Internationale Presseschau vom 12.6.2009
Blackrocks Billionen-Spiel

Die internationale Wirtschaftspresse widmet sich der Übernahme von BGI durch Blackrock. Laut Les Echos sollen Merkel und Sarkozy Europas Führung übernehmen. El Economista ärgert sich über die Gehaltserhöhungen von Managern der angeschlagenen spanischen Sparkasse CCM. ilsole24ore kratzt am Fiat-Image.
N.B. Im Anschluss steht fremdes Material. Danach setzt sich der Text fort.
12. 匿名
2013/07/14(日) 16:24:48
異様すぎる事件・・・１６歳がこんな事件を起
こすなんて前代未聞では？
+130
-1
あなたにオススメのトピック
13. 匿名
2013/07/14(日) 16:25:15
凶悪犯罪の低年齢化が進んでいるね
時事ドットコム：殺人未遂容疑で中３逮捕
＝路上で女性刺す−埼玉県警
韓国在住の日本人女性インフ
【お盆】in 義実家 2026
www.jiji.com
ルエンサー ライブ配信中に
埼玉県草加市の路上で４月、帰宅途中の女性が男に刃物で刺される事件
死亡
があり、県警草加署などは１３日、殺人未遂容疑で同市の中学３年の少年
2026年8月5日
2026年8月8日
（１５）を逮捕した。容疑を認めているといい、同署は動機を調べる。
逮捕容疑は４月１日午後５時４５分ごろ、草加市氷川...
Fundstück: Formeln gegen den Absturz.

Einer der größten Deals in der Finanzbranche aller Zeiten ist unter Dach und Fach: Blackrock hat Barclays Global Investors für rund 9,6 Milliarden Euro (bar und in Aktien) übernommen. Durch die Transaktion, mit der Barclays im Gegenzug einen Anteil von 20 Prozent an Blackrock erhält, steigt Blackrock zum größten Vermögensverwalter der Welt auf und verwaltet künftig etwa zwei Billionen Euro - das Vierfache des Volumens aus 2004. Der Deal werde die Konsolidierung in der Branche forcieren, erwartet das Wall Street Journal. Die Branche sei zuletzt stark durch sinkende Aktienkurse, die Rückzüge von Investoren und folglich sinkende Gewinne der Vermögensverwalter erschüttert worden. Die neue Allianz sei nicht ohne Risiken. Nach Einschätzung von Analysten habe solch ein riesiger Geld-Manager kaum mehr Raum für Expansion.

Nach Einschätzung eines Fondsmanagers, den der Wirtschaftsdienst Bloomberg im Rahmen einer großen Analyse zum Deal zitiert, wird Barclays durch den Verkauf des Tafelsilbers geschwächt. Hauptanliegen von Barclays sei offenbar, die eigene Kapitalsituation zu verbessern. Der Verkauf von BGI, schreibt Bloomberg, untermauere die neue Strategie, sich verstärkt aufs Investmentbanking zu fokussieren. Der neue Kurs sei im Herbst eingeschlagen worden, als Barclays den Großteil der des Nordamerika-Geschäfts von Lehman Brothers übernommen habe. "Der Verkauf ist ein Teil der riskanten Annahme von CEO John Varley, dass Barclays aus der Kreditkrise als globale Bank mit vollem Service hervorgehen könne, falls sie auf staatliche Hilfen und die damit verbundenen Beschränkungen verzichtet", analysiert Bloomberg.

Der Guardian berichtet, dass sich Barclays-Mitarbeiter auf einen warmen Geldregen freuen können: Sie kassierten umgerechnet mindestens 423 Millionen Euro durch den Deal; allein die Top-Vier-Führungskräfte von BGI, darunter Barclays-Verwaltungsrat Bob Diamond, erhielten Aktien im Wert von 135 Millionen Euro; Banken, die beide Parteien beraten haben, streichen laut Guardian rund 30 Millionen Euro ein.